*** DATA SUPPLIED Section Begins ***
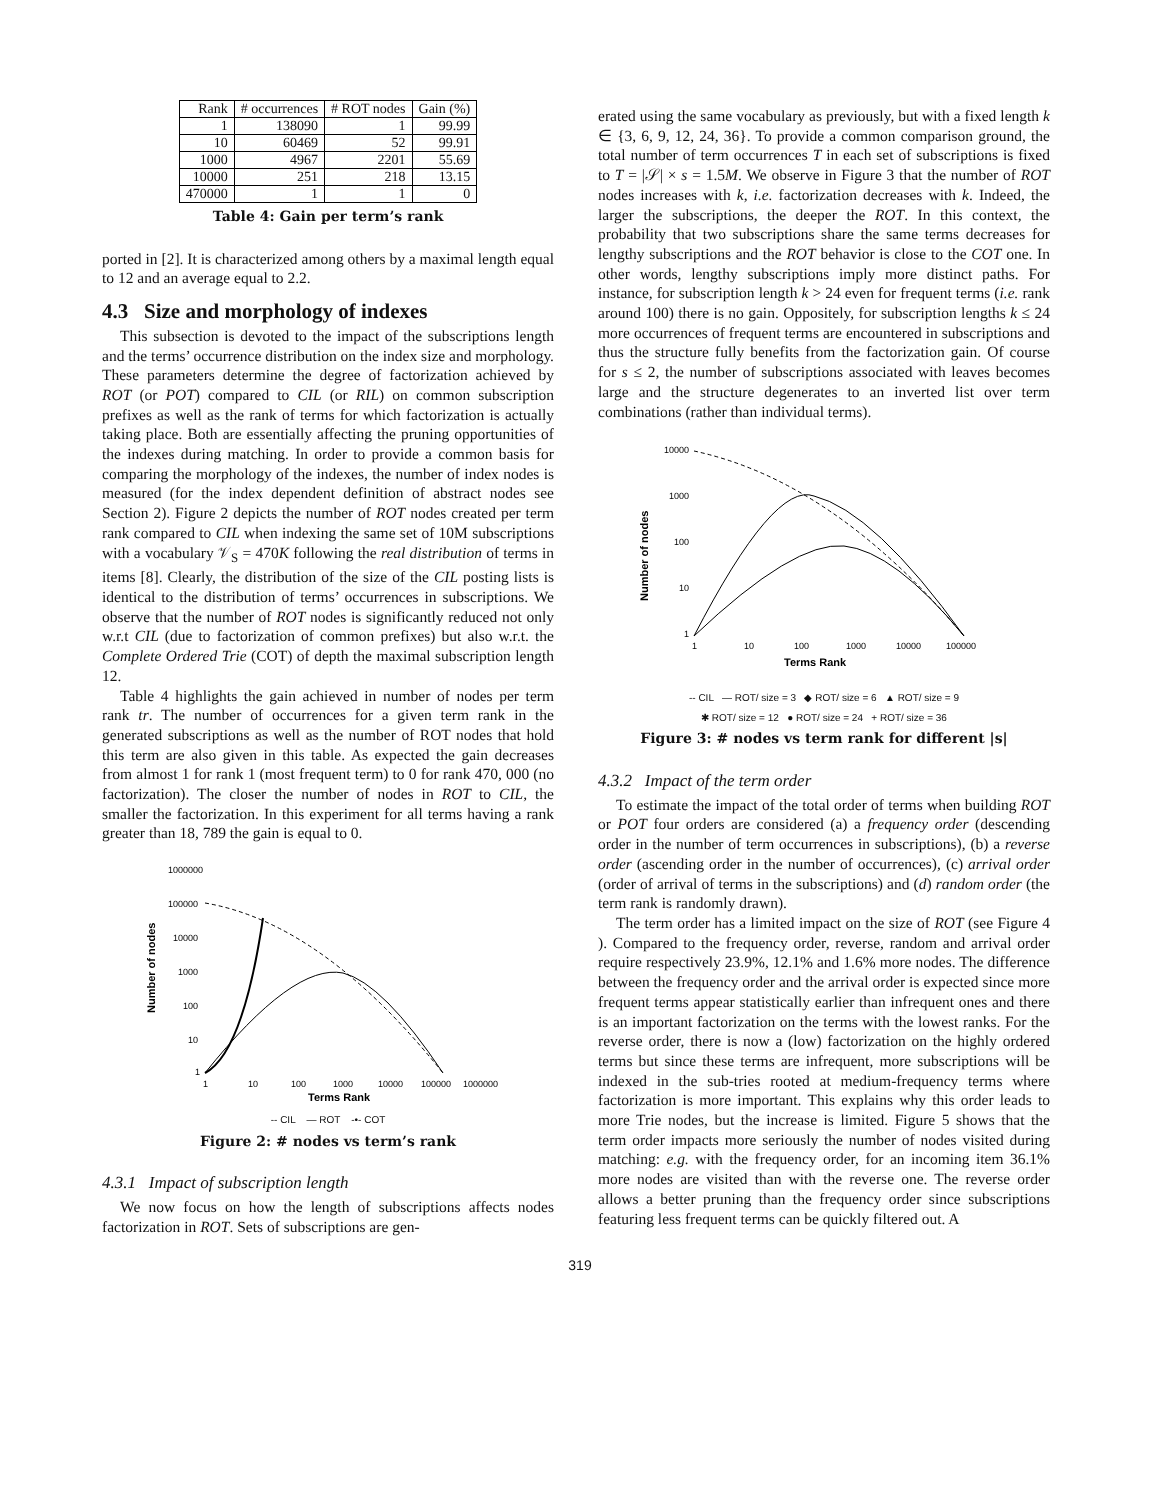| Rank | # occurrences | # ROT nodes | Gain (%) |
| --- | --- | --- | --- |
| 1 | 138090 | 1 | 99.99 |
| 10 | 60469 | 52 | 99.91 |
| 1000 | 4967 | 2201 | 55.69 |
| 10000 | 251 | 218 | 13.15 |
| 470000 | 1 | 1 | 0 |
Table 4: Gain per term’s rank
ported in [2]. It is characterized among others by a maximal length equal to 12 and an average equal to 2.2.
4.3 Size and morphology of indexes
This subsection is devoted to the impact of the subscriptions length and the terms’ occurrence distribution on the index size and morphology. These parameters determine the degree of factorization achieved by ROT (or POT) compared to CIL (or RIL) on common subscription prefixes as well as the rank of terms for which factorization is actually taking place. Both are essentially affecting the pruning opportunities of the indexes during matching. In order to provide a common basis for comparing the morphology of the indexes, the number of index nodes is measured (for the index dependent definition of abstract nodes see Section 2). Figure 2 depicts the number of ROT nodes created per term rank compared to CIL when indexing the same set of 10M subscriptions with a vocabulary 𝒱<sub>S</sub> = 470K following the real distribution of terms in items [8]. Clearly, the distribution of the size of the CIL posting lists is identical to the distribution of terms’ occurrences in subscriptions. We observe that the number of ROT nodes is significantly reduced not only w.r.t CIL (due to factorization of common prefixes) but also w.r.t. the Complete Ordered Trie (COT) of depth the maximal subscription length 12.
Table 4 highlights the gain achieved in number of nodes per term rank tr. The number of occurrences for a given term rank in the generated subscriptions as well as the number of ROT nodes that hold this term are also given in this table. As expected the gain decreases from almost 1 for rank 1 (most frequent term) to 0 for rank 470, 000 (no factorization). The closer the number of nodes in ROT to CIL, the smaller the factorization. In this experiment for all terms having a rank greater than 18, 789 the gain is equal to 0.
Number of nodes
1000000
100000
10000
1000
100
10
1
1
10
100
1000
10000
100000
1000000
Terms Rank
-- CIL — ROT -•- COT
Figure 2: # nodes vs term’s rank
4.3.1 Impact of subscription length
We now focus on how the length of subscriptions affects nodes factorization in ROT. Sets of subscriptions are gen-
erated using the same vocabulary as previously, but with a fixed length k ∈ {3, 6, 9, 12, 24, 36}. To provide a common comparison ground, the total number of term occurrences T in each set of subscriptions is fixed to T = |𝒮| × s = 1.5M. We observe in Figure 3 that the number of ROT nodes increases with k, i.e. factorization decreases with k. Indeed, the larger the subscriptions, the deeper the ROT. In this context, the probability that two subscriptions share the same terms decreases for lengthy subscriptions and the ROT behavior is close to the COT one. In other words, lengthy subscriptions imply more distinct paths. For instance, for subscription length k > 24 even for frequent terms (i.e. rank around 100) there is no gain. Oppositely, for subscription lengths k ≤ 24 more occurrences of frequent terms are encountered in subscriptions and thus the structure fully benefits from the factorization gain. Of course for s ≤ 2, the number of subscriptions associated with leaves becomes large and the structure degenerates to an inverted list over term combinations (rather than individual terms).
Number of nodes
10000
1000
100
10
1
1
10
100
1000
10000
100000
Terms Rank
-- CIL — ROT/ size = 3 ◆ ROT/ size = 6 ▲ ROT/ size = 9
✱ ROT/ size = 12 ● ROT/ size = 24 + ROT/ size = 36
Figure 3: # nodes vs term rank for different |s|
4.3.2 Impact of the term order
To estimate the impact of the total order of terms when building ROT or POT four orders are considered (a) a frequency order (descending order in the number of term occurrences in subscriptions), (b) a reverse order (ascending order in the number of occurrences), (c) arrival order (order of arrival of terms in the subscriptions) and (d) random order (the term rank is randomly drawn).
The term order has a limited impact on the size of ROT (see Figure 4 ). Compared to the frequency order, reverse, random and arrival order require respectively 23.9%, 12.1% and 1.6% more nodes. The difference between the frequency order and the arrival order is expected since more frequent terms appear statistically earlier than infrequent ones and there is an important factorization on the terms with the lowest ranks. For the reverse order, there is now a (low) factorization on the highly ordered terms but since these terms are infrequent, more subscriptions will be indexed in the sub-tries rooted at medium-frequency terms where factorization is more important. This explains why this order leads to more Trie nodes, but the increase is limited. Figure 5 shows that the term order impacts more seriously the number of nodes visited during matching: e.g. with the frequency order, for an incoming item 36.1% more nodes are visited than with the reverse one. The reverse order allows a better pruning than the frequency order since subscriptions featuring less frequent terms can be quickly filtered out. A
319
*** DATA SUPPLIED Section Ends ***
Everything starting at the line containing "1 | 99.99 |" and ending at the line containing "4.3 Size and morphology of indexes" in the records above should be repeated exactly, and only that.

| 1 | 138090 | 1 | 99.99 |
| 10 | 60469 | 52 | 99.91 |
| 1000 | 4967 | 2201 | 55.69 |
| 10000 | 251 | 218 | 13.15 |
| 470000 | 1 | 1 | 0 |
Table 4: Gain per term’s rank
ported in [2]. It is characterized among others by a maximal length equal to 12 and an average equal to 2.2.
4.3 Size and morphology of indexes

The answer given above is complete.